Raw records:
((
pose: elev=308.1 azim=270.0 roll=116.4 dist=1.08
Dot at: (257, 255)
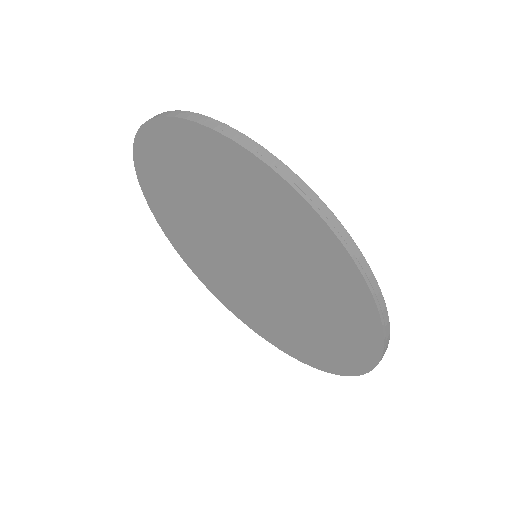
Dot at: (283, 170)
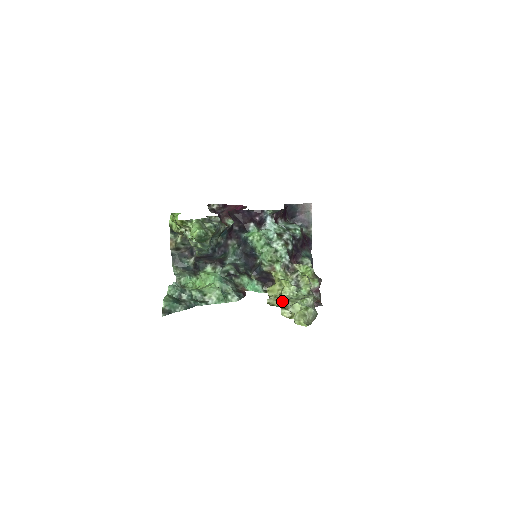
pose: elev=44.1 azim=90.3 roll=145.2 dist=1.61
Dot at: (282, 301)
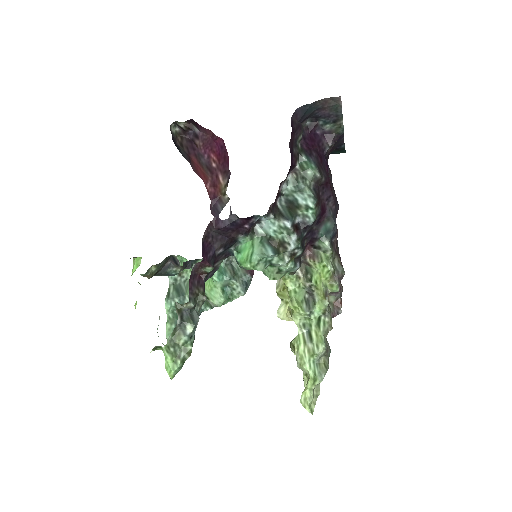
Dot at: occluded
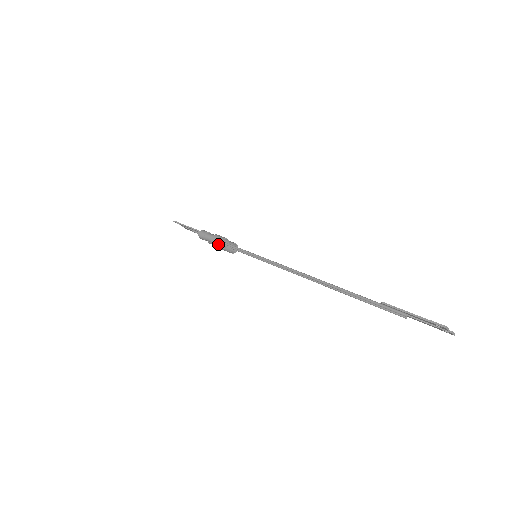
))
((
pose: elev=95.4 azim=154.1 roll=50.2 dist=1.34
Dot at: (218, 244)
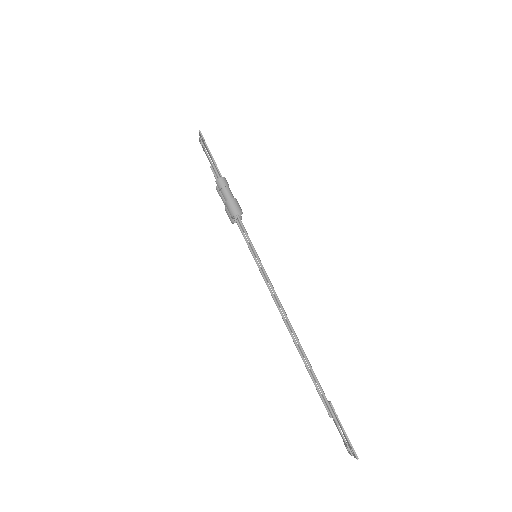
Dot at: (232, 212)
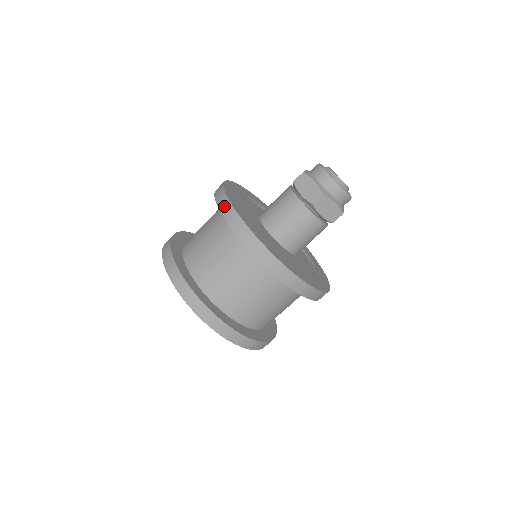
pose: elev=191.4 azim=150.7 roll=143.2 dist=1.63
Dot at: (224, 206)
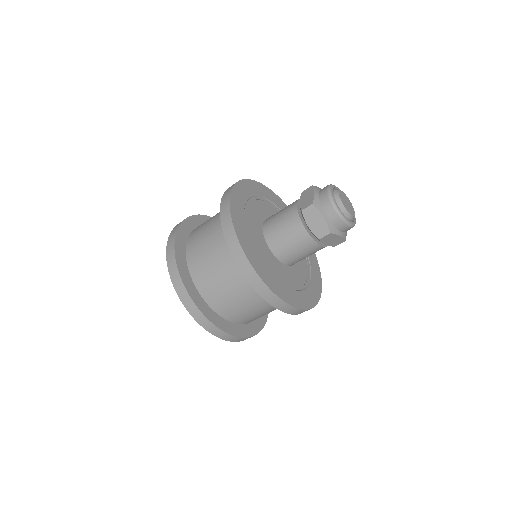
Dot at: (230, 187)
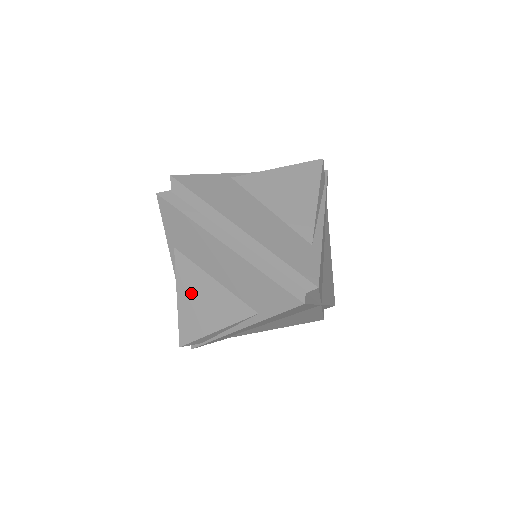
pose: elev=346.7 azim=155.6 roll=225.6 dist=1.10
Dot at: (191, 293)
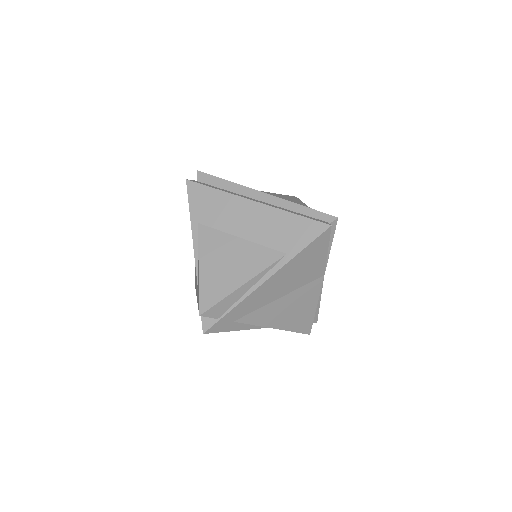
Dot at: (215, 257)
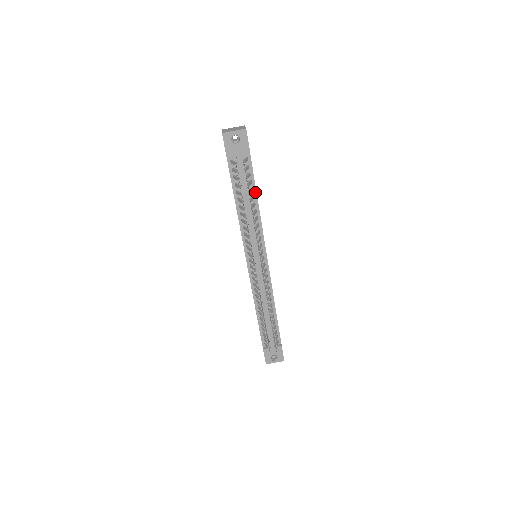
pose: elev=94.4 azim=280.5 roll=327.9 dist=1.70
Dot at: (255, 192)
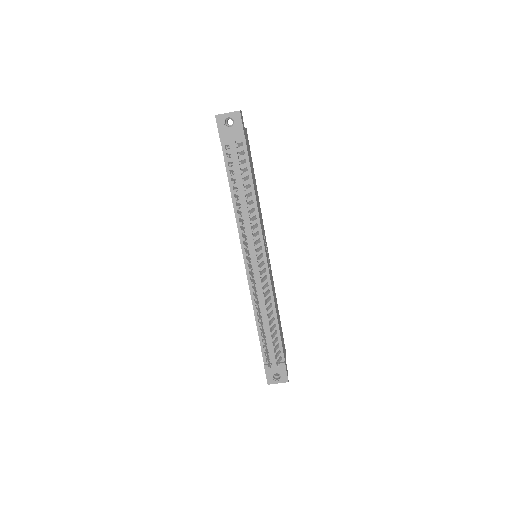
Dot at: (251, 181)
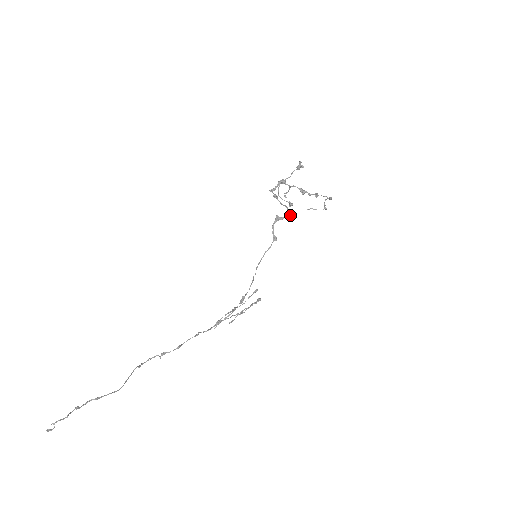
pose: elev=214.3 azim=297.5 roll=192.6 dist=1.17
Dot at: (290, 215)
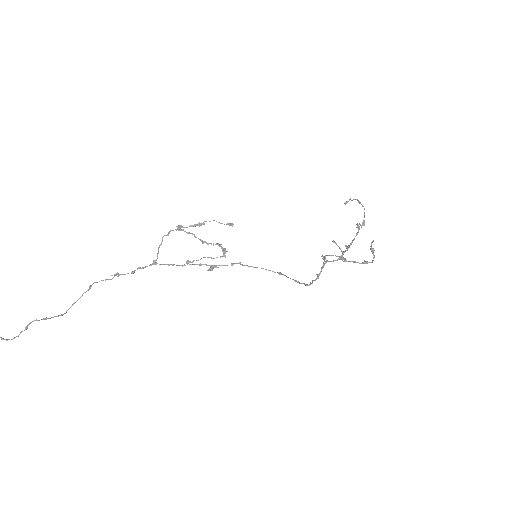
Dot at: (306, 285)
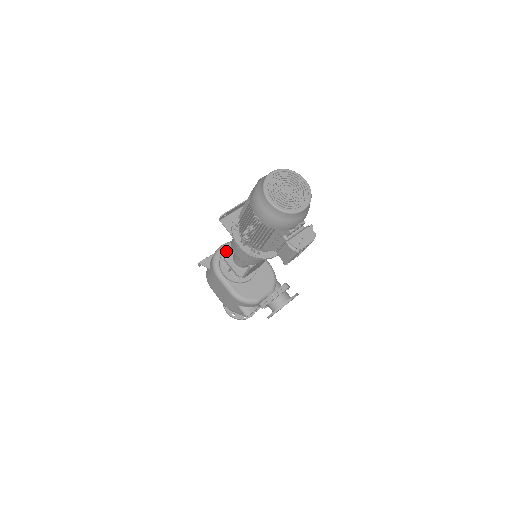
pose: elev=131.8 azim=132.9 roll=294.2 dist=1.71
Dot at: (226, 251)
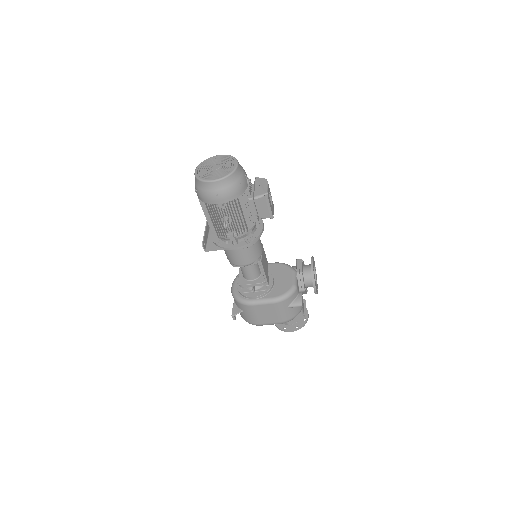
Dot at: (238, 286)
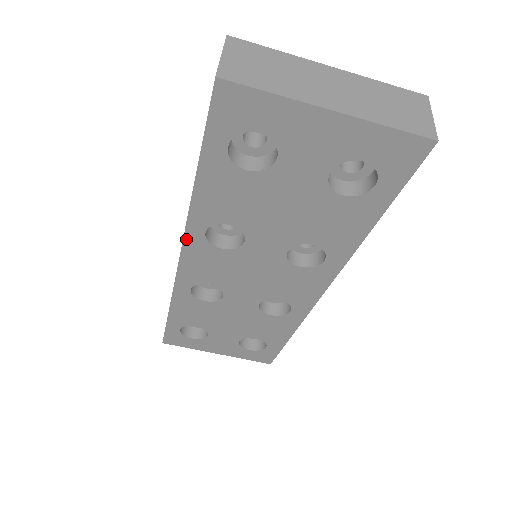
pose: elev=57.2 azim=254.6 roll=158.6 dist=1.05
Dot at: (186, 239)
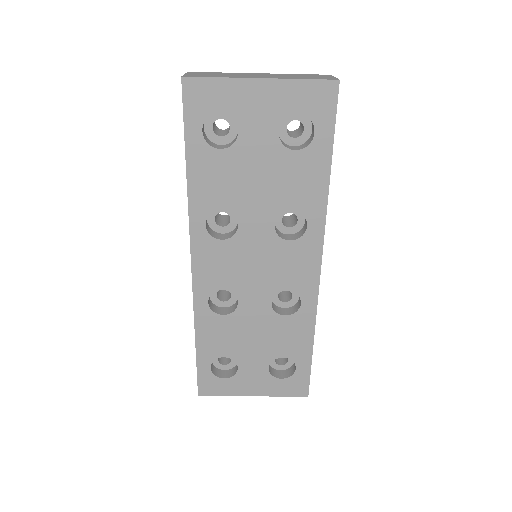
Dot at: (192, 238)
))
((
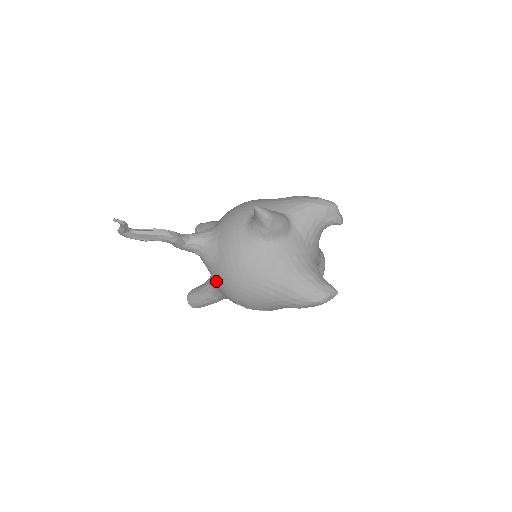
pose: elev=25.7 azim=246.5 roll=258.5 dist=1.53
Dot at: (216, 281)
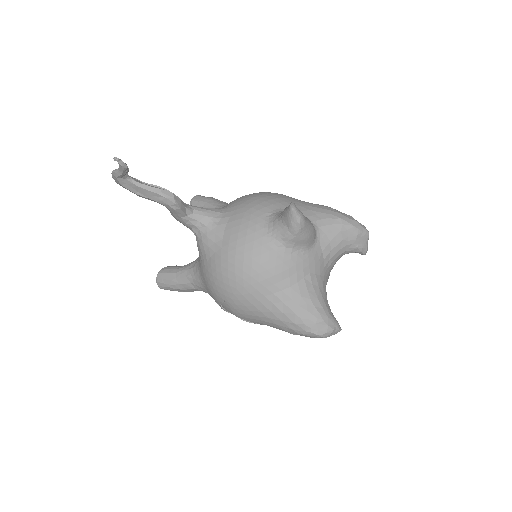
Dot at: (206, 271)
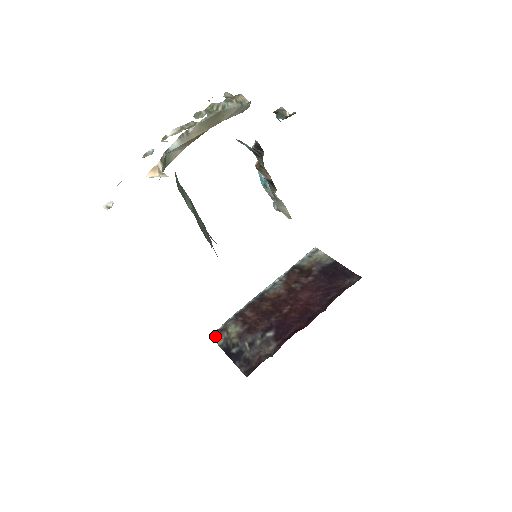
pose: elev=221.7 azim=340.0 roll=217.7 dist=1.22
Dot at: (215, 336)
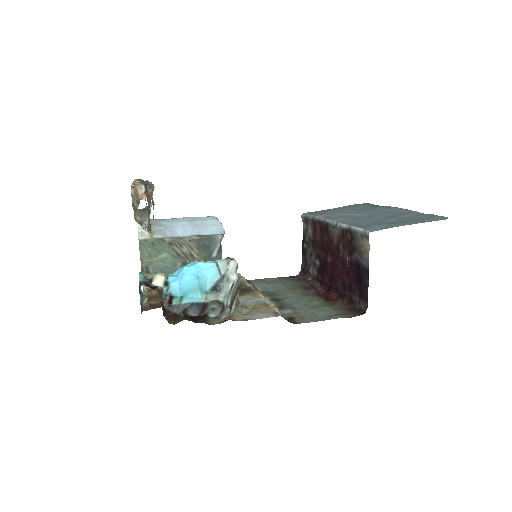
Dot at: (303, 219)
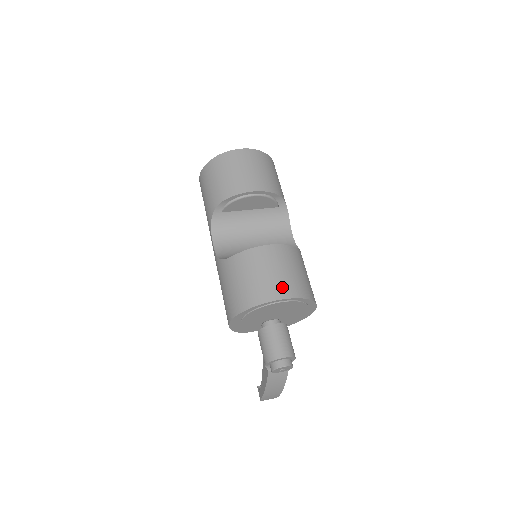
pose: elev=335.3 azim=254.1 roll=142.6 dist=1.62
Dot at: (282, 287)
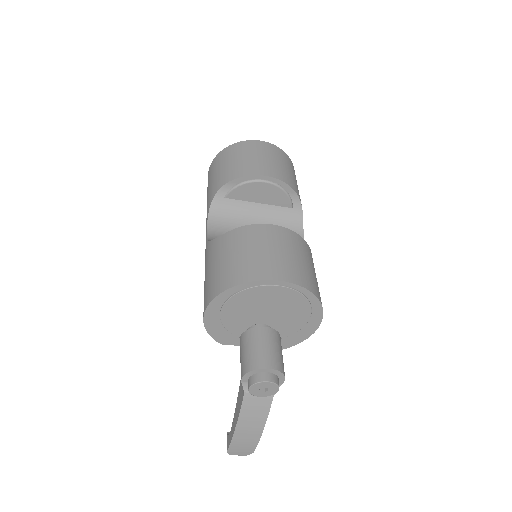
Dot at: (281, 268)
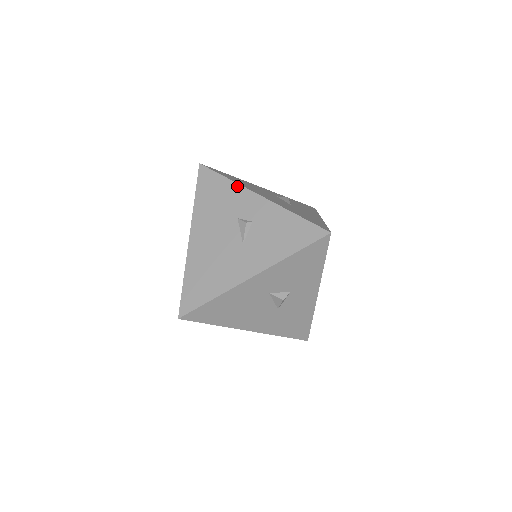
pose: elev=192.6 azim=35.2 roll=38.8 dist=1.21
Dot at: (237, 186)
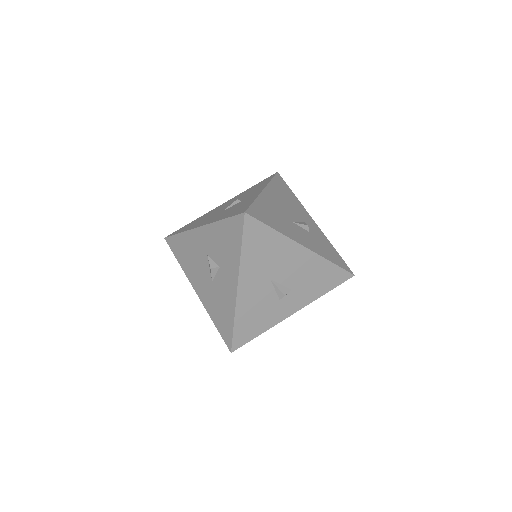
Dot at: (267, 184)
))
Task directions: Begin at the line that has "pose: elev=335.3 azim=254.1" and stop after the line that has "Dot at: (267, 184)". Write those lines out again with "dist" renamed to "range" and everything else unchanged, omitting the pictures.

The reply:
pose: elev=335.3 azim=254.1 roll=142.6 range=1.62
Dot at: (282, 287)
Dot at: (281, 268)
pose: elev=192.6 azim=35.2 roll=38.8 range=1.21
Dot at: (237, 186)
Dot at: (267, 184)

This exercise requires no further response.